Sepp Baumann, heuer Sprecher der Fraktion von Bürgerforum/Freie Wähler Reitmehring-Wasserburg/ÖDP, konzentrierte sich in seiner zu langen (vorgeschriebene Redezeit: 20 Minuten), aber unterhaltsamen Stellungnahme, unter anderem auf die Tatsache, dass der Stadtteil Reitmehring in seinen Augen auch im neuen Haushalt vernachlässigt wird. „Als selbsternannter Reitmehring-Referent HC, ich meine hier nicht den Honoris Causa, sondern den HC Hardcore, muss ich feststellen, dass wir in Reitmehring eine Menge Fahrradständer bekommen, aber es für unsere Senioren und Vereine keine Bleibe gibt.“
Jetzt werde auch noch „an der Grundschule geknabbert“, so Baumann angesichts der Pläne, das benachbarten Feuerwehrhaus am Standort zu erweitern.

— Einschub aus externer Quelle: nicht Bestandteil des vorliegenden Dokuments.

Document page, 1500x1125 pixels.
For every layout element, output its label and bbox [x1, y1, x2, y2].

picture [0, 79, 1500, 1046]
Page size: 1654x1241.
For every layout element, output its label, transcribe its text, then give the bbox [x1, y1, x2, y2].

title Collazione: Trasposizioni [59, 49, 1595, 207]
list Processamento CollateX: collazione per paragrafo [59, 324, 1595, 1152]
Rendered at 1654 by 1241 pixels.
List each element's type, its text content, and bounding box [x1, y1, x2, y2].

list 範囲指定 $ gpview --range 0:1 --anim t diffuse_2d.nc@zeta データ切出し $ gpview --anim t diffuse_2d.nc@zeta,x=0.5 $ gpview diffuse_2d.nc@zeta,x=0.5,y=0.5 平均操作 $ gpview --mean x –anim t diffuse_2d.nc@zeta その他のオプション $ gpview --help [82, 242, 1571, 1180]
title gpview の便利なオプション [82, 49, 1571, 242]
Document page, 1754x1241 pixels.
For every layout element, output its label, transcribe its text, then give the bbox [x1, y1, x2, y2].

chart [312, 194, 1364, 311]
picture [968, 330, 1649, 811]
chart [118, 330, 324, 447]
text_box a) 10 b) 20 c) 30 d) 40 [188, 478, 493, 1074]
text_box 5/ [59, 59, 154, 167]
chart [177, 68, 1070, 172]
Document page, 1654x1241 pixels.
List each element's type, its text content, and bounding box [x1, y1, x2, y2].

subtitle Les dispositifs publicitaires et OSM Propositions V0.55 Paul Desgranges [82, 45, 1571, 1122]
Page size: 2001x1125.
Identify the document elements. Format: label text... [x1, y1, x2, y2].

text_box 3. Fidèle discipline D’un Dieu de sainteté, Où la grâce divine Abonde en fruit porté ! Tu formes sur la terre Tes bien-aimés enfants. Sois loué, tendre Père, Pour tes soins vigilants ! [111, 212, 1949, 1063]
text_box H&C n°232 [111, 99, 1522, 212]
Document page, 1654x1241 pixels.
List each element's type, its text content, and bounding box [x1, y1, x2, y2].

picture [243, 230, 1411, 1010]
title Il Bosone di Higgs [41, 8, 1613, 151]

Baumann will bekanntlich stattdessen einen Neubau an anderer Stelle. In Reitmehring gehe generell wenig voran, ärgerte sich der Stadtrat. Er erinnerte daran, dass auf dem Grassergelände nicht passiere, der Aldi erweitern dürfe ohne Aufbau, der Verkehr an der B 304 kollabiere. „Interessiert ja nicht, ist ja weit weg von Wasserburg“, meinte er ironisch. Baumann forderte die Stadt und Bürgermeister Michael Kölbl auf, Tempo zu machen bei der Weiterentwicklung und Antworten auf die vielen offenen Fragen zu geben. „Zurücklehnen für die letzten drei Jahre im Amt des Bürgermeisters geht da nicht, Wasserburg braucht einen Rathauschef, der anpackt und für seine Stadt brennt“, forderte Baumann in Richtung von Kölbl. Der Haushaltsplan 2023 beinhaltet für Baumann einige „Schreckensseiten“ angesichts der hohen Investitionen und steigenden Ausgaben. „Mir wird heut schon Angst.“
Christian Stadler, Fraktionsvorsitzender der Grünen, nannte die Haushaltslage „bescheiden“. Das liege auch an Fehlentscheidungen in den vergangenen Jahren - unter anderem bei der Energiepolitik. Die Bequemlichkeit im Denken habe dazu geführt, dass die Stadt zu oft auf konventionelle Energieträger gesetzt habe und das jetzt teuer bezahlen müsse. Versäumnisse beim Klimaschutz würden außerdem zu einer überdurchschnittlichen Belastung des Verwaltungshaushalts sorgen.
Kostentreiber sei auch die „unverantwortliche Auto-Fixiertheit“ der vergangenen Jahrzehnte, so Stadler mit Blick auf die im Unterhalt teuren Parkhäuser. Trotzdem findet er: „Dieser Haushalt 2023 ist bestimmt kein guter, denn ein solcher böte mehr Spielraum und mehr Gestaltungsmöglichkeiten - vor allem mehr Grund, optimistisch in die Zukunft zu schauen. Aber der Haushalt ist ein ordentlicher, weil er im engen Rahmen dessen, was uns noch an Gestaltungsspielraum lässt, die richtigen Prioritäten setzt.“
Sich kaputt zu sparen, sei jetzt der falsche Weg. Denn Investitionen in die Zukunftsfähigkeit der Stadt müssten sein - etwa in die Kinderbetreuung, den ÖPNV, den Radverkehr, in das Stadtmarketing und in die Umsetzung des städtebaulichen Entwicklungskonzepts (ISEK), das nicht in den Schubladen verstauben dürfe. Mut und Weitsicht seien vonnöten und die Bereitschaft, den gesellschaftlichen Wandel aktiv mitzugestalten. Die Stadt müsse anschieben, Inputs liefern, begleiten. Der Haushalt nutze trotz engem finanziellen Spielraum die Chance, etwas für die Zukunft Wasserburgs zu bewegen.